[start of Extracted text]
Chapter 10
Josephus deals summarily with the Mosaic Code in the _Antiquities_, but announces his intention to compose "another work concerning our laws." This work is, perhaps, represented by the second book _Against Apion_; or possibly the intention was never fulfilled. He does not set out the ten commandments at length, explaining that it was against tradition to translate them directly.[1] He refers probably to the rule that they were not to be recited in any language but Hebrew, though, of course, the Septuagint contained a full version. On the other hand, he describes the construction of the Tabernacle with some fulness, and dwells particularly on the robes of the priests and the pomp of the high priest. Ritual and ceremonial appealed to his public; and his account, which was based on the practice of his own day, supplements in some particulars the account in the Talmud. But unfortunately he does not describe the Temple service. He attaches marked importance to the Urim and Thummim, which formed a sort of oracle parallel with pagan institutions, and says that the breastplate and sardonyx, with which he identifies them, ceased to shine two hundred years before he wrote his book[2] (i.e. at the time of John Hyrcanus). The Talmud understands the mystic names of the Bible in a similar way,[3] but represents that the oracle ceased with the destruction of the first Temple, and was not known in the second Temple. Josephus enlarges, in a way common to the Hellenistic-Jewish apologists,[4] on the symbolism of the Temple service and furniture.
[end of Extracted text]
_Exercise task 1_
Find each line in the records that includes the word "gray", and copy those lines.
The chapter on Josephus and the records below it have nothing to do with each other.
[start of Data for the task]
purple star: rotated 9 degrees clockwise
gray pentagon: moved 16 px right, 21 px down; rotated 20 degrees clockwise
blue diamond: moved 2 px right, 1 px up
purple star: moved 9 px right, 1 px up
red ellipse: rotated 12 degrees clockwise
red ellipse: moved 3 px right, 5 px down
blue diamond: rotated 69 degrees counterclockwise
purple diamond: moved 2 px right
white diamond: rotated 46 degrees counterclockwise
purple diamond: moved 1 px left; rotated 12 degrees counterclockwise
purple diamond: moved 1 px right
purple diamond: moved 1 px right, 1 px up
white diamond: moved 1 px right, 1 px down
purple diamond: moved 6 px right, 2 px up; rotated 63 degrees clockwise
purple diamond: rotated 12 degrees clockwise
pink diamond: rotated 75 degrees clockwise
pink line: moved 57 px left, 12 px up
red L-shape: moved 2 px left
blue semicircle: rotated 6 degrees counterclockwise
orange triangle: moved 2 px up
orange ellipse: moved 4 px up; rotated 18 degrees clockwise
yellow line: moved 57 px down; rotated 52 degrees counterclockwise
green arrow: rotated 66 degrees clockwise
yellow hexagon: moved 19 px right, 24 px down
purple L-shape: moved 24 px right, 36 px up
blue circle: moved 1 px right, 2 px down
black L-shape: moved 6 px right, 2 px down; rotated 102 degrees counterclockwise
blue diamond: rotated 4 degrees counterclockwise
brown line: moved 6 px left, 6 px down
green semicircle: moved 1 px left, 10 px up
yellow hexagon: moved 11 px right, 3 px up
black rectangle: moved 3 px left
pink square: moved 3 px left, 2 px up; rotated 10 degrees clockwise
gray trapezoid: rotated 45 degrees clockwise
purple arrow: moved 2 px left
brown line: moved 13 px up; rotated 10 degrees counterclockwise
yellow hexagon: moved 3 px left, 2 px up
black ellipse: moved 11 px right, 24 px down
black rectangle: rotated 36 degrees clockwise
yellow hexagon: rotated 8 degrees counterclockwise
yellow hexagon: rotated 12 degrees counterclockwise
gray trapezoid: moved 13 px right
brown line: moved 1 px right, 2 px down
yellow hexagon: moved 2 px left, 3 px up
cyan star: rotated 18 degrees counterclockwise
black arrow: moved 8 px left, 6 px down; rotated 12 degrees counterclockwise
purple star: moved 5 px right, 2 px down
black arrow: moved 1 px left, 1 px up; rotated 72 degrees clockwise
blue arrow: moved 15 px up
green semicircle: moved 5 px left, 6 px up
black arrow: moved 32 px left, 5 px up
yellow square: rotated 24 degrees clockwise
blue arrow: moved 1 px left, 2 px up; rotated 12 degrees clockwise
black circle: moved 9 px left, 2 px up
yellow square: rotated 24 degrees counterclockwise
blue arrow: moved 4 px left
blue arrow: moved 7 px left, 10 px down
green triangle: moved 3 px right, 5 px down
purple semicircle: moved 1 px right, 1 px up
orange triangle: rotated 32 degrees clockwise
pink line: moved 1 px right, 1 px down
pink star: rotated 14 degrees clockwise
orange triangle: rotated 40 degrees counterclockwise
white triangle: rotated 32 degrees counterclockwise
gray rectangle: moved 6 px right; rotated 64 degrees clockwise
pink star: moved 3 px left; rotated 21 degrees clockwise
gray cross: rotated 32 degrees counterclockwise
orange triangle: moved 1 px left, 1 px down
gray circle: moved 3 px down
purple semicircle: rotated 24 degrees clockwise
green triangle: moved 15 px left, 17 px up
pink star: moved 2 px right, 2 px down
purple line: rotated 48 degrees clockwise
[end of Data for the task]
_Exercise task 2_
Answer these from the chapter on Josephus:
(a) What reason does Josephus give for not setting out the ten commandments at length?
(b) How long before Josephus wrote his book did the breastplate and sardonyx cease to shine?
(c) According to the Talmud, when did the oracle cease?

_Exercise result 1_
gray pentagon: moved 16 px right, 21 px down; rotated 20 degrees clockwise
gray trapezoid: rotated 45 degrees clockwise
gray trapezoid: moved 13 px right
gray rectangle: moved 6 px right; rotated 64 degrees clockwise
gray cross: rotated 32 degrees counterclockwise
gray circle: moved 3 px down

_Exercise result 2_
(a) It was against tradition to translate them directly.
(b) Two hundred years.
(c) With the destruction of the first Temple.